A rogue ball of ice as big as Pennsylvania smashes into an Alaska-sized dwarf planet, spewing debris across the solar system and furnishing the planet with two new moons. Although it could be a disaster scene from a sci-fi movie, the event actually took place in the outer realms of our solar system a few billion years ago. "It's just a spectacular story," says planetary scientist Michael Brown of the California Institute of Technology in Pasadena, whose team has discovered the fragments of the cosmic catastrophe. What's more, the find sheds new light on the early history of our solar system.

©NASA/ESA/HST
Computer model of 2003 EL61 and its two moons.


Since 1992, astronomers have discovered well over a thousand bodies outside Neptune's orbit, in a region known as the Kuiper belt. Brown and his colleagues have found the largest Kuiper belt objects, including the dwarf planet Eris, which--at 2400 kilometers--is slightly larger than Pluto (ScienceNOW, 27 January 2006), and a strange object called 2003 EL61, which is about two-thirds Pluto's size. 2003 EL61 is shaped like a rugby ball because of its incredibly fast rotation of less than 4 hours. Moreover, it's as dense as basalt, suggesting it has lost most of its low-density icy mantle. These characteristics seemed to hint at a cataclysmic event in the dwarf planet's distant past: A cosmic collision could have broken up 2003 EL61's mantle, set it reeling, and produced the dwarf's two small moons.

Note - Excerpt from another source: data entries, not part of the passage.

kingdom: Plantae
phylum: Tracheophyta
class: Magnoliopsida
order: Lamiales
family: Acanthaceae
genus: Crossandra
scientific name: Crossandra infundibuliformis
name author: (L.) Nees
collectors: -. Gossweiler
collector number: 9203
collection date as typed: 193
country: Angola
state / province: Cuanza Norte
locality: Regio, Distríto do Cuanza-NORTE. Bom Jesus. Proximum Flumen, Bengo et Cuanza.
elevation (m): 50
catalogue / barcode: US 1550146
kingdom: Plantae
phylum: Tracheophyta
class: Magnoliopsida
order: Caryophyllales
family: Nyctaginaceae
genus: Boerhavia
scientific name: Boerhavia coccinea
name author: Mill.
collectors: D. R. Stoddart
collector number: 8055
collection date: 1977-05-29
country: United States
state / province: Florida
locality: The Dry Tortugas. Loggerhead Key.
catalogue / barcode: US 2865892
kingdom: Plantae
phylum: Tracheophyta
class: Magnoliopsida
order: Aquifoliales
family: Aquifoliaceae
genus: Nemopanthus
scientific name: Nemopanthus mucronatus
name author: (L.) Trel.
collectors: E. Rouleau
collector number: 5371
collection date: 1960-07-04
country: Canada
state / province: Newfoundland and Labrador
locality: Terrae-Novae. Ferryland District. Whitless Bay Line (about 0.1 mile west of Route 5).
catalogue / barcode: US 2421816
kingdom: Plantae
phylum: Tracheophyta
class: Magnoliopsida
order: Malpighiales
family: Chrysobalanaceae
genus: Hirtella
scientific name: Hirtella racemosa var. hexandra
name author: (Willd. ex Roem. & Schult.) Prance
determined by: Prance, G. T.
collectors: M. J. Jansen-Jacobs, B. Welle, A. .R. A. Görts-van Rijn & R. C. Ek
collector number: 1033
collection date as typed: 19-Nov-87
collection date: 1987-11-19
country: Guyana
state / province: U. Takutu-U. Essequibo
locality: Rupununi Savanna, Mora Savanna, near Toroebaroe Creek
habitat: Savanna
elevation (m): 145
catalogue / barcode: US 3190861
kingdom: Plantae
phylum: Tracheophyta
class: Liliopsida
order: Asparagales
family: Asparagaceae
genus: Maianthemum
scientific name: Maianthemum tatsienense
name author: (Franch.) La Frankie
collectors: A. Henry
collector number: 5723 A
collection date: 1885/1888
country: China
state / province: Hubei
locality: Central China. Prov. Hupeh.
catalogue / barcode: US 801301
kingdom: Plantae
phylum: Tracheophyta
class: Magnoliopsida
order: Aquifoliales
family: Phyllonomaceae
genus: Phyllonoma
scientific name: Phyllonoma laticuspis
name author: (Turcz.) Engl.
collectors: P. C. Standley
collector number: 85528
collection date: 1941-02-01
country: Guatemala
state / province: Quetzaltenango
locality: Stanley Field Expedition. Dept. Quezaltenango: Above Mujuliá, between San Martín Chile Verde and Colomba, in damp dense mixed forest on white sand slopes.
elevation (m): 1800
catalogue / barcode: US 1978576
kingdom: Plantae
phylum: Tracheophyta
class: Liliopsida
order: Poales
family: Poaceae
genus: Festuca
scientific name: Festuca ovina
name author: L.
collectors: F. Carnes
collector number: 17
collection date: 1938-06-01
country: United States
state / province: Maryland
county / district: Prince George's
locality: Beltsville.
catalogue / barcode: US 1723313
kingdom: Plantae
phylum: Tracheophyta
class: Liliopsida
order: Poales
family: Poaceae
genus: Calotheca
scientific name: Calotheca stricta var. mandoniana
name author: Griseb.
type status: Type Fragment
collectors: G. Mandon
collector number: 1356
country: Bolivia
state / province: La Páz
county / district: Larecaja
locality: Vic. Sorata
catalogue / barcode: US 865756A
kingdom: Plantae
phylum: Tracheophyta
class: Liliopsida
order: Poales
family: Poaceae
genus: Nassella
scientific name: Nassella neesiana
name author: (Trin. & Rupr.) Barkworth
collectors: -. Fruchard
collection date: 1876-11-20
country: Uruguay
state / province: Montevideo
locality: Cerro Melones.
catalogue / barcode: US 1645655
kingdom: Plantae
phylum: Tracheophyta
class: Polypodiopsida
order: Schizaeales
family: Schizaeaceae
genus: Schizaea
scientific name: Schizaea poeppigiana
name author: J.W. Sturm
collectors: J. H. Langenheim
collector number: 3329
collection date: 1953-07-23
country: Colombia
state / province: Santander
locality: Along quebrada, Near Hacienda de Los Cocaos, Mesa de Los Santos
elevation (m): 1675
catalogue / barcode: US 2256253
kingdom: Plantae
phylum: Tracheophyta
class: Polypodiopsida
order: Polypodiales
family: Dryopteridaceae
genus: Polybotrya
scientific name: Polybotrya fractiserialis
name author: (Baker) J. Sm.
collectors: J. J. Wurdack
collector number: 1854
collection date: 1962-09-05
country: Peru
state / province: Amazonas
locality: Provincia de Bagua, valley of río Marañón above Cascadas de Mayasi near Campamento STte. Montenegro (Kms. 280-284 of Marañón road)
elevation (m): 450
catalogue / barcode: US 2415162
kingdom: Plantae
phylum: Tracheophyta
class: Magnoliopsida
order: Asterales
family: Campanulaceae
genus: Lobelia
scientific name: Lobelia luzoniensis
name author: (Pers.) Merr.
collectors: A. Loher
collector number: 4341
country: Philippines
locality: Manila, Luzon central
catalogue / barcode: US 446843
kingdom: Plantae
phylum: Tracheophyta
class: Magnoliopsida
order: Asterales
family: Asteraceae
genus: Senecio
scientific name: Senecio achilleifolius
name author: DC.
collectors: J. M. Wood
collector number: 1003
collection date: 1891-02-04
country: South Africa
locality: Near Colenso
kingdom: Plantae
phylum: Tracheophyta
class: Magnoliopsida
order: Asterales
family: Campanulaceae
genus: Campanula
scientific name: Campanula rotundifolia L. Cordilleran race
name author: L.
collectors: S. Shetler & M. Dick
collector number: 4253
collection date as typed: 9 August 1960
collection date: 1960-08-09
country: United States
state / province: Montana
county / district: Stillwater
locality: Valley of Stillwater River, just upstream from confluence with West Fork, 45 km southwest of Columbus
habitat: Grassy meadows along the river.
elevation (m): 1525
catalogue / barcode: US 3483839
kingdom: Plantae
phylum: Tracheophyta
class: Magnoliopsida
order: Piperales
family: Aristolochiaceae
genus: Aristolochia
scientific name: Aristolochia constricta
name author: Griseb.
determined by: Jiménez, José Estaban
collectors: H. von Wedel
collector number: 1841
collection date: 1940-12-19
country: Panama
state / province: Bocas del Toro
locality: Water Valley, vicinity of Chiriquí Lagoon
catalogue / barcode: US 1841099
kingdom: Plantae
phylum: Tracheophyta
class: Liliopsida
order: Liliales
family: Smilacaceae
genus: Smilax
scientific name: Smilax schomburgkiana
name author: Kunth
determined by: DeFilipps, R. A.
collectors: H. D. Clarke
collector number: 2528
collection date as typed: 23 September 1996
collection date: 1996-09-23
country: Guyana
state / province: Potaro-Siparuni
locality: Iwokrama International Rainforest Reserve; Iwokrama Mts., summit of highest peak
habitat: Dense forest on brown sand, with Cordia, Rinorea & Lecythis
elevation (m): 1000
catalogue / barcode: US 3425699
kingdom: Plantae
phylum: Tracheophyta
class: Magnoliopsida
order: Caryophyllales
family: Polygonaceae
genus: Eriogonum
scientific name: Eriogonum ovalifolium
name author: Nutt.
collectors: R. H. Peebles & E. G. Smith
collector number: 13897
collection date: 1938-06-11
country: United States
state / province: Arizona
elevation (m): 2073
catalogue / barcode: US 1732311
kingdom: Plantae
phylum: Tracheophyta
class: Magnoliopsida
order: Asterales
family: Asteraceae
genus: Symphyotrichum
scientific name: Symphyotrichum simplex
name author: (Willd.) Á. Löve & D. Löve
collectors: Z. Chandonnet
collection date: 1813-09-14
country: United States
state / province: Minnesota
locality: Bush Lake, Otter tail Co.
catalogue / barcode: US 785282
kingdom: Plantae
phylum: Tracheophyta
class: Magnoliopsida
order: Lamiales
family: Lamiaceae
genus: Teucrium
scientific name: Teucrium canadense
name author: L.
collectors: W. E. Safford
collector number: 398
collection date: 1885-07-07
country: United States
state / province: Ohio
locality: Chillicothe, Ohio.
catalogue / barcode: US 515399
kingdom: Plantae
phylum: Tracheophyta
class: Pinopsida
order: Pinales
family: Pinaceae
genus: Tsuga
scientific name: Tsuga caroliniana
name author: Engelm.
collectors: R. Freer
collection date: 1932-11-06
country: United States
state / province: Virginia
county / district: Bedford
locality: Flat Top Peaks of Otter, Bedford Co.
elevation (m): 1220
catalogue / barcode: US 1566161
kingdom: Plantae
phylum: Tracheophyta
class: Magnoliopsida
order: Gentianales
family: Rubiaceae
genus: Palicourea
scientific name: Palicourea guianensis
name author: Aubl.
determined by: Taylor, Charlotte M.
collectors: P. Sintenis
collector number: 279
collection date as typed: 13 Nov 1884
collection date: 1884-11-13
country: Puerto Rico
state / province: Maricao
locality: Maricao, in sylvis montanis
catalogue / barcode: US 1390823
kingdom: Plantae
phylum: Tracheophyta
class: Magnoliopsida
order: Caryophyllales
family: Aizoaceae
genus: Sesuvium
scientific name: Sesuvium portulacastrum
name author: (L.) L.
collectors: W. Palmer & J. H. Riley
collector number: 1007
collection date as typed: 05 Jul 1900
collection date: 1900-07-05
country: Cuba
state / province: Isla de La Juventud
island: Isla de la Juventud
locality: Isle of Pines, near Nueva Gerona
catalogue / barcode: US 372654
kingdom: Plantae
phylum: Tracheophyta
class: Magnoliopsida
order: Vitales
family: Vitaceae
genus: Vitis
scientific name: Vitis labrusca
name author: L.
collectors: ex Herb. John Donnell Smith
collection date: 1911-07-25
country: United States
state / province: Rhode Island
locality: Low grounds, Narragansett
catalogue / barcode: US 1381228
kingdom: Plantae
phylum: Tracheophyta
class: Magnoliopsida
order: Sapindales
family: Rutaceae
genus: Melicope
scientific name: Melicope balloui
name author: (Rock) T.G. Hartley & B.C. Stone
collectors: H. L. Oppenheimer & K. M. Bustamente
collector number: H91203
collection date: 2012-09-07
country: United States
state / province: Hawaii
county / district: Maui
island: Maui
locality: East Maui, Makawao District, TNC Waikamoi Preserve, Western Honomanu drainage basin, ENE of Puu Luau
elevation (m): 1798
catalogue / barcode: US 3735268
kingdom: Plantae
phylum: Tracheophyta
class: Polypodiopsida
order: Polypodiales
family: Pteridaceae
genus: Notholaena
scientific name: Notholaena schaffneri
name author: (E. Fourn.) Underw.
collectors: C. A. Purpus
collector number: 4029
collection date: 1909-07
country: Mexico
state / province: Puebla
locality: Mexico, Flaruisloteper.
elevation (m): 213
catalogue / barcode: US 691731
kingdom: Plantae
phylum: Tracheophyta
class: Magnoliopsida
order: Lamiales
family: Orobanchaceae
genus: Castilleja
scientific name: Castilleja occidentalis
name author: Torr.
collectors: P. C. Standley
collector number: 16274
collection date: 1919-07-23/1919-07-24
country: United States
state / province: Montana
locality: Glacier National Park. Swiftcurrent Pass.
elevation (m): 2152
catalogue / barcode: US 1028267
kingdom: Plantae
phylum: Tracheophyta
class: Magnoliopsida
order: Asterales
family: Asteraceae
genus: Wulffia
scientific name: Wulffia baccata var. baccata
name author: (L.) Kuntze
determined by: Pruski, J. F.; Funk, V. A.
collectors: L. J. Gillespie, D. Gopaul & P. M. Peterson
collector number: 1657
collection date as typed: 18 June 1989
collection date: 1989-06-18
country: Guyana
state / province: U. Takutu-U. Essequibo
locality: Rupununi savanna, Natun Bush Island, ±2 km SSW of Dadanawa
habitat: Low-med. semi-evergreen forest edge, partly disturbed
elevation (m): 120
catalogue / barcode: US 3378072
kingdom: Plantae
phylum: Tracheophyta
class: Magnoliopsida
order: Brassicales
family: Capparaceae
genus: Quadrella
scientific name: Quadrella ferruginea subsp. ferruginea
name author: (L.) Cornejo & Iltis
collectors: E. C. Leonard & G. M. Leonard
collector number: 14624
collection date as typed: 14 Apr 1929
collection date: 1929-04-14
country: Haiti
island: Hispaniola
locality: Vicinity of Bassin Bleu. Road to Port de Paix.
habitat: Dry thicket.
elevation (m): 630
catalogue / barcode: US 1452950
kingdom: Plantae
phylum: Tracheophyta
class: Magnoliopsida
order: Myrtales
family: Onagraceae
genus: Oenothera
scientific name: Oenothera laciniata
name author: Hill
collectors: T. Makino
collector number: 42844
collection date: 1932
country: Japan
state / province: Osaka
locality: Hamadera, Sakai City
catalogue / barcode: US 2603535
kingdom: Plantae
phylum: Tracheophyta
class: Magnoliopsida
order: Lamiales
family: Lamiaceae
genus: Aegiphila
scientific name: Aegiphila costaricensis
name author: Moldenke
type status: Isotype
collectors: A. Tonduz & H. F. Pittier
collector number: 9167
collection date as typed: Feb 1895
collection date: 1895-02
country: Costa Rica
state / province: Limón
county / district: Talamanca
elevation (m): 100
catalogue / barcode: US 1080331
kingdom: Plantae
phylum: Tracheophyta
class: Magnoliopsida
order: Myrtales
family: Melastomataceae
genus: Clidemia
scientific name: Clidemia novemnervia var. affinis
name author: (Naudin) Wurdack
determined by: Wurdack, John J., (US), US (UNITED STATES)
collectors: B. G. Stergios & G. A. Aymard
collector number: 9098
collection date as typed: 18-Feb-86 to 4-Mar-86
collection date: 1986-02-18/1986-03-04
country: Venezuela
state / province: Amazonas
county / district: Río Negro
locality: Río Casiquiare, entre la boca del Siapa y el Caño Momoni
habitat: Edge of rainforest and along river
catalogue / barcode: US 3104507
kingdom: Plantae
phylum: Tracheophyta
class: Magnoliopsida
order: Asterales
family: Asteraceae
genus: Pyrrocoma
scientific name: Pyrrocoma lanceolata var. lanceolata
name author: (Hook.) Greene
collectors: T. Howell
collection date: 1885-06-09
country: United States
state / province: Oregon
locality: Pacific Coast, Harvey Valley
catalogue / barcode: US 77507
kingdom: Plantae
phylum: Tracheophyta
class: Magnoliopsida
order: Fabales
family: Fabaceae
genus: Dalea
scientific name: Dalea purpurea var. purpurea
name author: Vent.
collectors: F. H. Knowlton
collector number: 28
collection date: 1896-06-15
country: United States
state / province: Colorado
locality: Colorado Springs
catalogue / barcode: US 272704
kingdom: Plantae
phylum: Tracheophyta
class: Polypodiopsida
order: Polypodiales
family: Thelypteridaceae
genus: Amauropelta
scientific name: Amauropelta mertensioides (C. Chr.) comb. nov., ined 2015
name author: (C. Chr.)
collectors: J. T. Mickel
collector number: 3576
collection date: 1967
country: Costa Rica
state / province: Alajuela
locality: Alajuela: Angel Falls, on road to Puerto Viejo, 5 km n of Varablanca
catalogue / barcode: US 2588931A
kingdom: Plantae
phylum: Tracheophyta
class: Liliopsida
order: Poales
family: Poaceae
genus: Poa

Now, Brown and his colleagues have evidence. In this week's Nature, they report the discovery of five smaller Kuiper belt objects in orbits very similar to the elongated and slanted orbit of 2003 EL61, albeit in other parts of the solar system (see also Science, 27 October 2006, p. 590). Spectroscopic measurements with the 10-meter Keck II telescope at Mauna Kea, Hawaii, reveal that the five bodies (the largest of which is 400 kilometers across) have the same unusual surface properties as 2003 EL61: they all consist of nearly pure water ice crystals. Since the paper was accepted for publication, says Brown, two more fragments have been found. "The total number is probably up in the hundreds or even thousands," he says.

The find is "very unexpected," says theoretical dynamicist Harold Levison of the Southwest Research Institute in Boulder, Colorado. Even in its early days, when it must have been more populous, the Kuiper belt just didn't contain many large bodies. "The probability of such a collision taking place is almost zero," he says. Because Kuiper belt objects are the leftovers of the formation of the giant planets, the new find will certainly have implications for theories about the early evolution of the solar system, says Levison. For instance, he now believes that the colliding objects may originally have orbited in the so-called scattered disk--a large, distant population of ice dwarfs whose orbits were strongly perturbed by Neptune's gravity.

The bright pure-ice surface of 2003 EL61 and its siblings is also a mystery, says Brown. Given the orbital spread of the fragments, the collision must have taken place billions of years ago. But current wisdom says that icy surfaces turn dark and ruddy in less than 100 million years due to cosmic rays and micrometeoroid impacts in a process known as space weathering. Apparently, this never happened to 2003 EL61 and the smaller chunks. "This shows we don't understand space weathering at all," says Brown.